Here’s a question for you fellas.

Iv mounted a lot of scopes and have used a handful of different mounts over the years, but I’m having issue with a couple .375’s.

In the past 4-5 years, iv broke 3 scopes, a vx3 and 2 vxiii’s. All 3 had the exact same problem, the reticle shifting 10-15 degrees. Both rifles use talley light weight mounts and torqued with a fat wrench.

Would this be a mounting issue or a scope issue?
 
yes....;)
maybe lay a lapping bar or 1" rod of sorts in the rings to try and see that they are in-line properly?

3x with the same symptom in the scope must be a record, did Hirsch offer any clue? bent or crushed tubes?
 
yes....;)
maybe lay a lapping bar or 1" rod of sorts in the rings to try and see that they are in-line properly?

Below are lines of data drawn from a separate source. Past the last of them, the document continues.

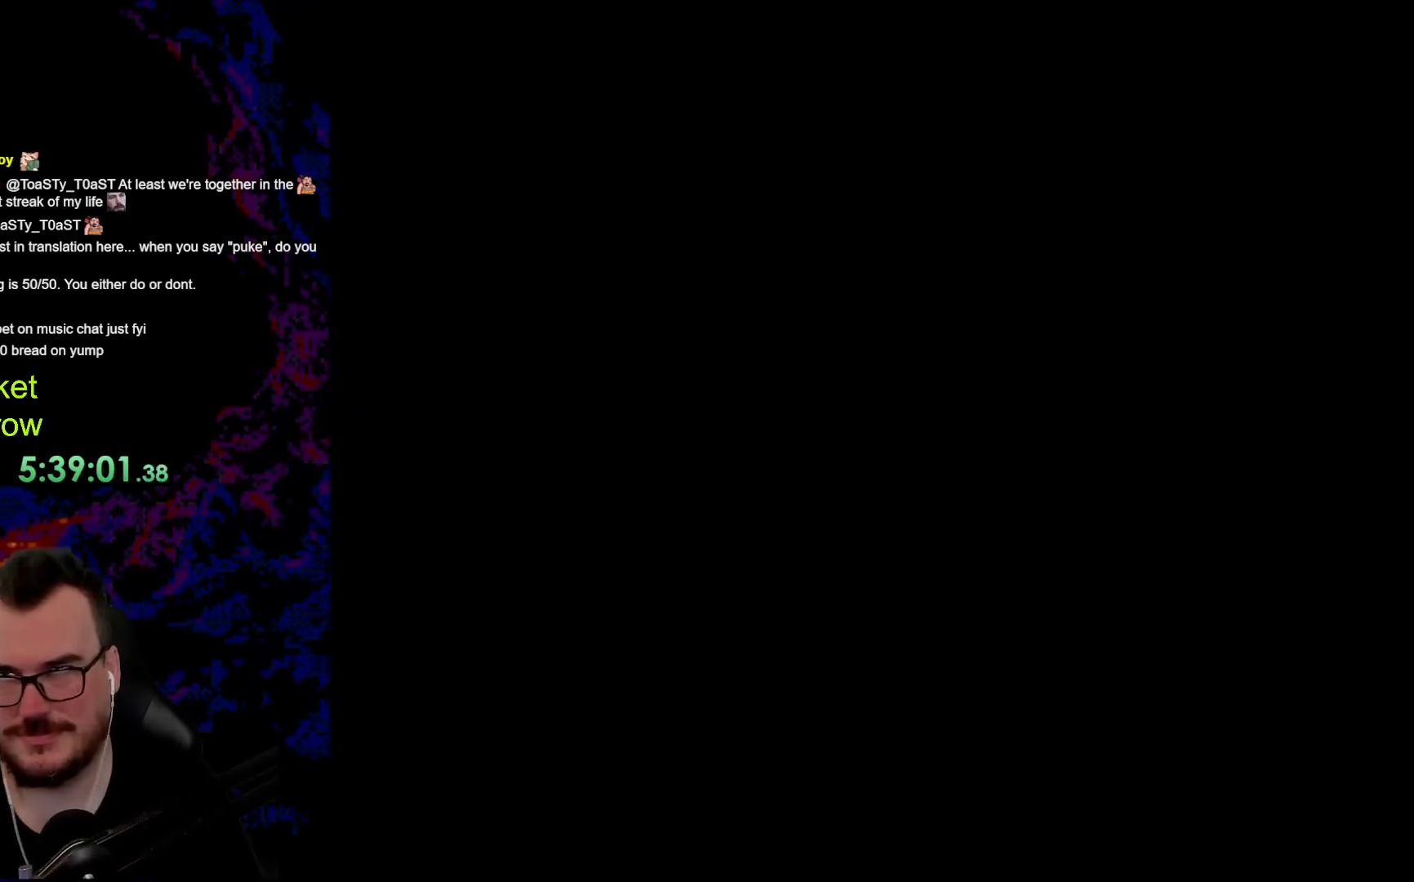
{"buttons": [], "events": []}
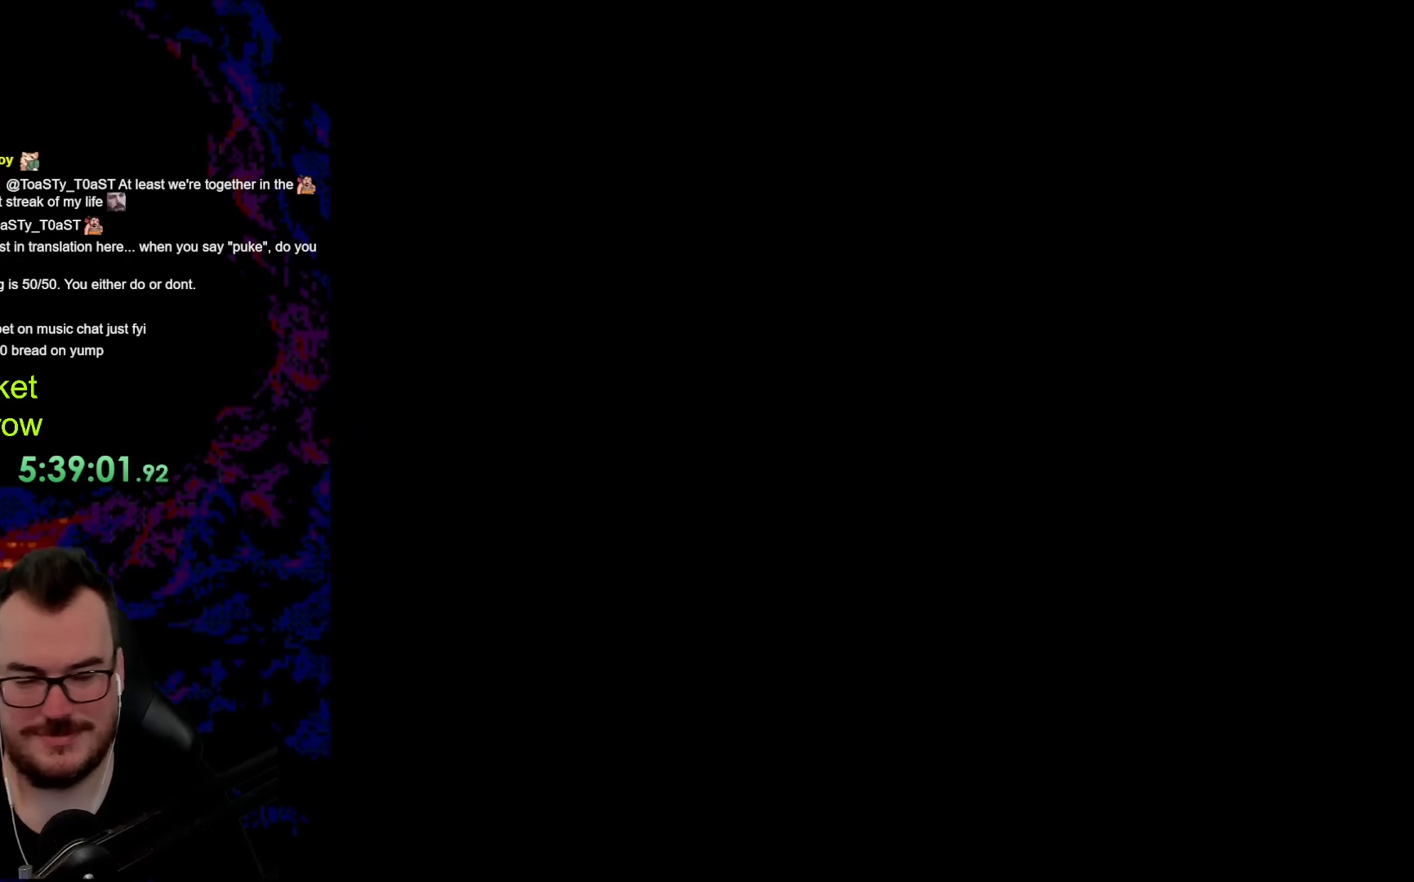
{"buttons": [], "events": []}
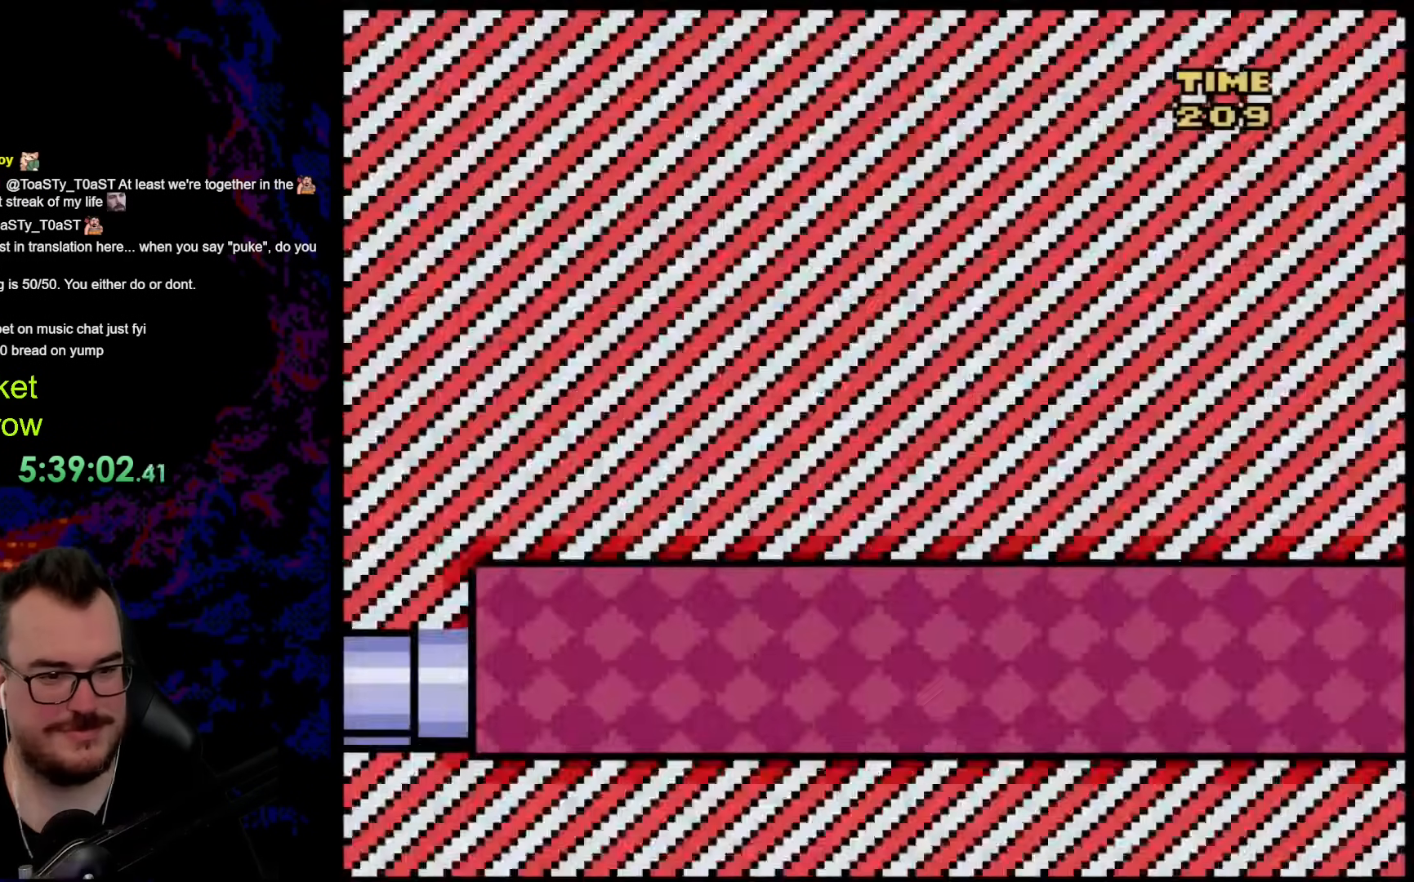
{"buttons": ["B", "Y", "DPAD_RIGHT"], "events": [[17, "Y", "down"], [34, "B", "down"], [468, "DPAD_RIGHT", "down"]]}
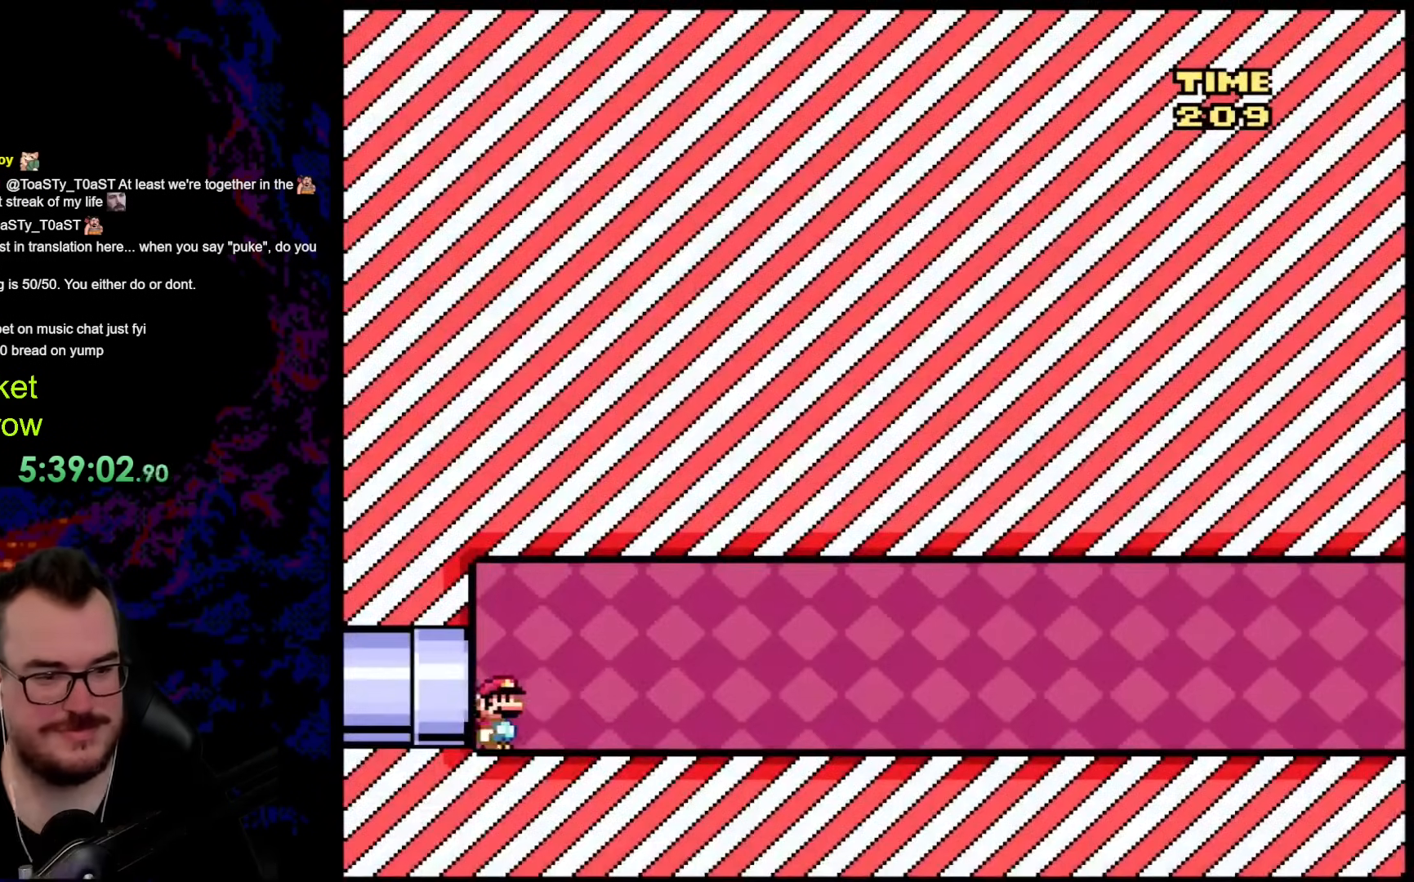
{"buttons": ["Y", "DPAD_RIGHT"], "events": [[83, "B", "up"]]}
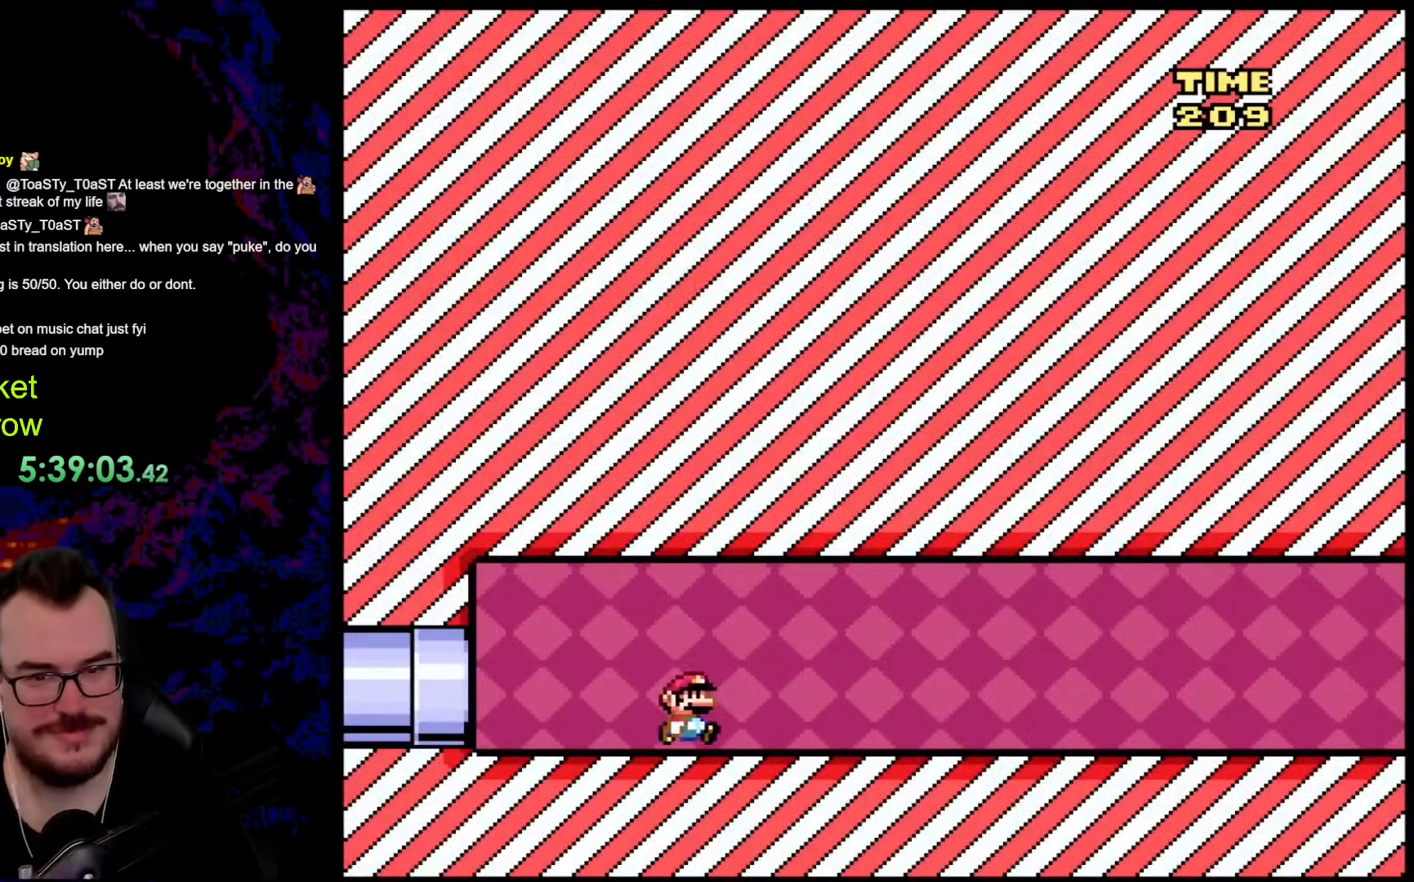
{"buttons": ["Y", "DPAD_RIGHT"], "events": []}
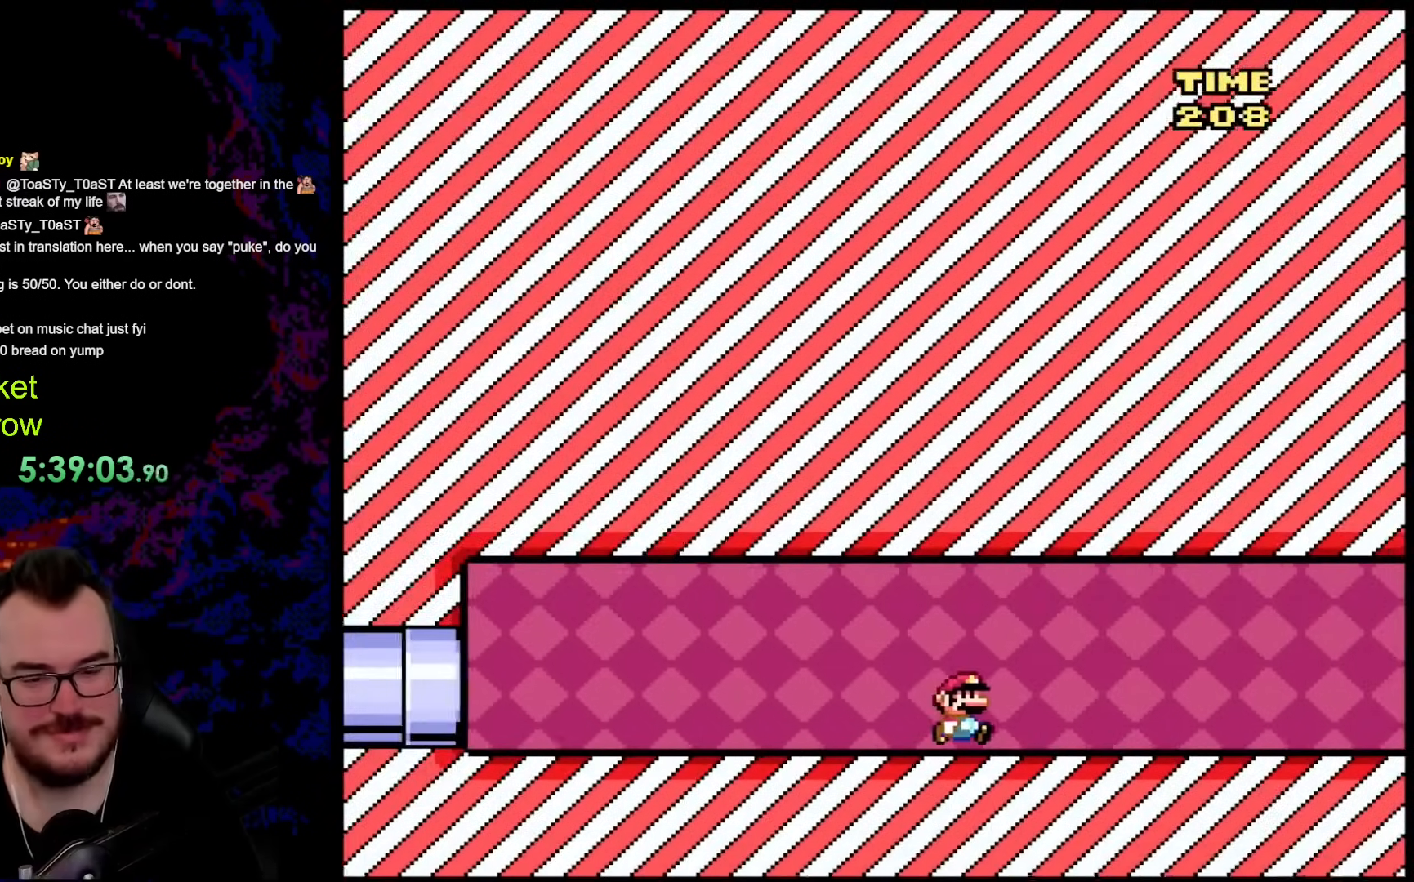
{"buttons": ["Y", "DPAD_RIGHT"], "events": []}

3x with the same symptom in the scope must be a record, did Hirsch offer any clue? bent or crushed tubes?
This^ Check the rings for a burr or uneven spots that create pinch points and uneven stresses. A 1" or 30mm hardened steel machining dimension rod would be helpful. Put the rod in each of the rings, and check if you can see light between the ring and the rod. If you can, the ring is misshapen/distorted or has an uneven spot - all of which can affect the tube differently, especially under the thump of the 375, and possibly the internals or seals of the scope as well. Check both rings separately, and together.

EDIT. Also, level the rifle using the rail or bases you have as your even point. Put on the rings at the same spacing as for the scope. Tighten them down, place the test bar in them and measure to see of it's level. If not, then you may have to engage in some shimmage or ring lapping.

Next, measure the actual diameter of your tube. Your "very near" (Vernier) calipers you use for reloading should be good, but a mic would be better. The tube should be exactly 1 inch or 30mm (depending on the variant. While I would trust the 30mm to be 30mm, the 1 inch might well be 25mm not 25.4, so the torque may affect it differently - you may be getting pinch points or eccentricity, or it may not be holding it tightly enough and the scope is accelerating with each thump.

Then, I would take and check the eccentricity of the problem tubes. Make a pencil mark on the top of the tube to clock your measurements. Measure diameter in the vertical direction and then at 90 degrees to that (horizontal). They should be within a thou or two, else your rings are likely distorting the shape of the tube, weakening it and possibly applying stress on the inside. The interior of the scope is sealed and under pressure with gas (N2 or argon). If you distort the tube enough, the seals may... unseal and let moisture inside.

Finally, I'd check the tube for high/low spots. Take two parallels, place them on a flat plane. Make sure the parallels are taller than the height of the turrets. Place the scope so that the tube rests on the parallels. Roll the scope slowly through 360 degrees. Look for uneven rolling or a jump. If there is, this should give you an indication that your rings are distorting the tube in some way. A surface plate and machinist's parallels would be best, but any kitchen counter and two identical bars of material will do.

Of course, if you have access to a machine shop and dial indicators, you can make all this more exact than this, but that is what I would do.